--- START ---

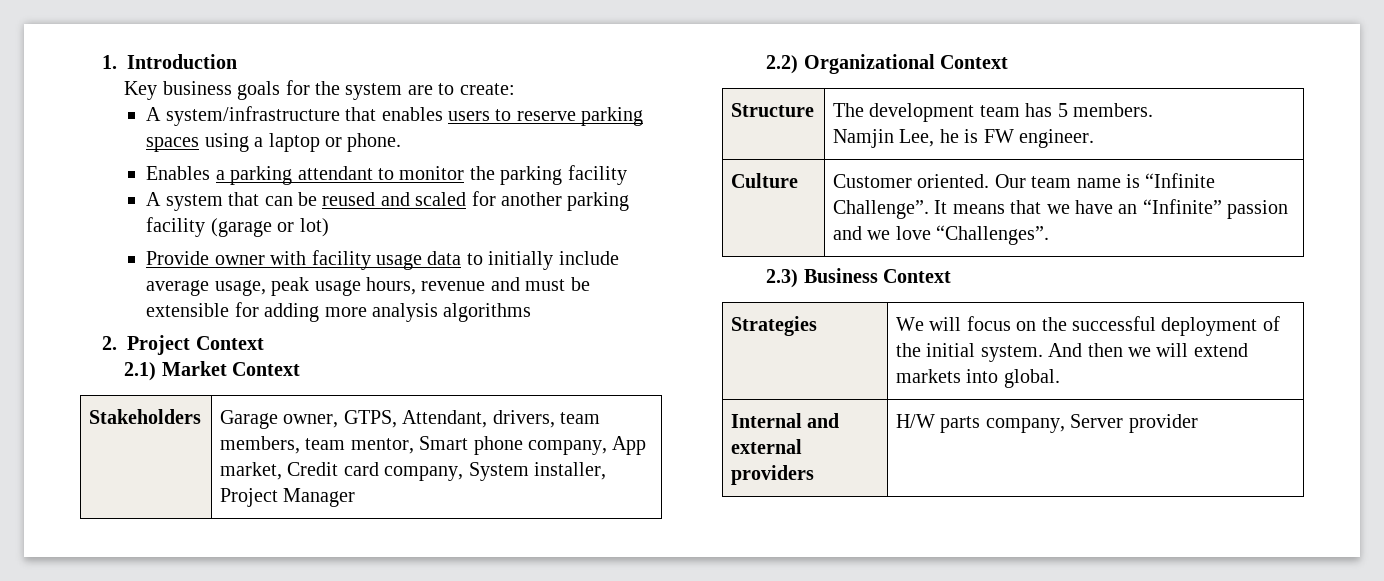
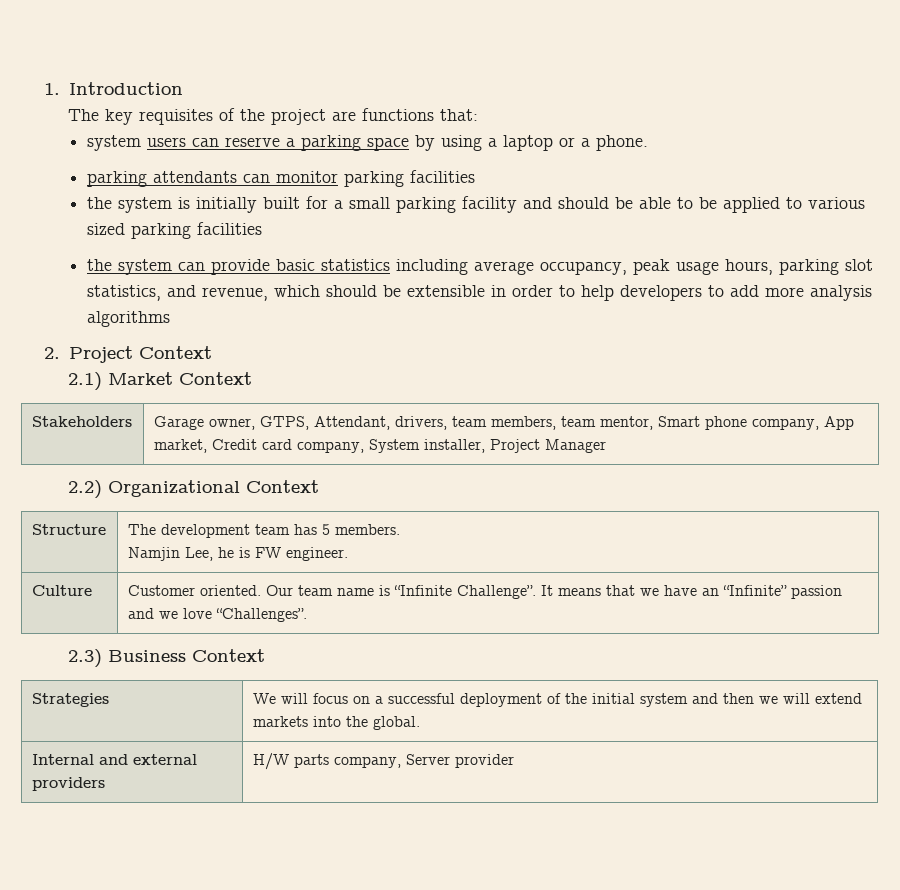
[124,80,515,100] [146,106,644,126] [146,137,200,152] Key business goals for the system are to create: // A system/infrastructure that enables users to reserve parking spaces -> [67,108,478,125] [87,135,436,151] The key requisites of the project are functions that: // system users can reserve a parking space by
(343, 142) none -> [581,138,591,147] a
[146,165,627,185] [146,191,630,211] [146,217,329,237] [146,250,619,270] [146,277,590,296] [146,302,320,322] Enables a parking attendant to monitor the parking facility // A system that can be reused and scaled for another parking facility (garage or lot) // Provide owner with facility usage data to initially include average usage, peak usage hours, revenue and must be extensible for adding -> [87,170,476,187] [87,196,866,213] [87,222,263,239] [87,259,874,275] [87,285,760,301] parking attendants can monitor parking facilities // the system is initially built for a small parking facility and should be able to be applied to various sized parking facilities // the system can provide basic statistics including average occupancy, peak usage hours, parking slot statistics, and revenue, which should be extensible in order to help developers to add
[1041,317,1067,331] the -> [374,696,383,704] a
[980,343,1083,362] system. And -> [639,693,718,707] system and
(999, 376) none -> [345,716,368,727] the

--- END ---

#### Task item
Write out again exactly the lines that run from the one holding "(343, 142) none -> [581,138,591,147] a" through the last line of the data; omit all other lines.

#### Output of the exercise
(343, 142) none -> [581,138,591,147] a
[146,165,627,185] [146,191,630,211] [146,217,329,237] [146,250,619,270] [146,277,590,296] [146,302,320,322] Enables a parking attendant to monitor the parking facility // A system that can be reused and scaled for another parking facility (garage or lot) // Provide owner with facility usage data to initially include average usage, peak usage hours, revenue and must be extensible for adding -> [87,170,476,187] [87,196,866,213] [87,222,263,239] [87,259,874,275] [87,285,760,301] parking attendants can monitor parking facilities // the system is initially built for a small parking facility and should be able to be applied to various sized parking facilities // the system can provide basic statistics including average occupancy, peak usage hours, parking slot statistics, and revenue, which should be extensible in order to help developers to add
[1041,317,1067,331] the -> [374,696,383,704] a
[980,343,1083,362] system. And -> [639,693,718,707] system and
(999, 376) none -> [345,716,368,727] the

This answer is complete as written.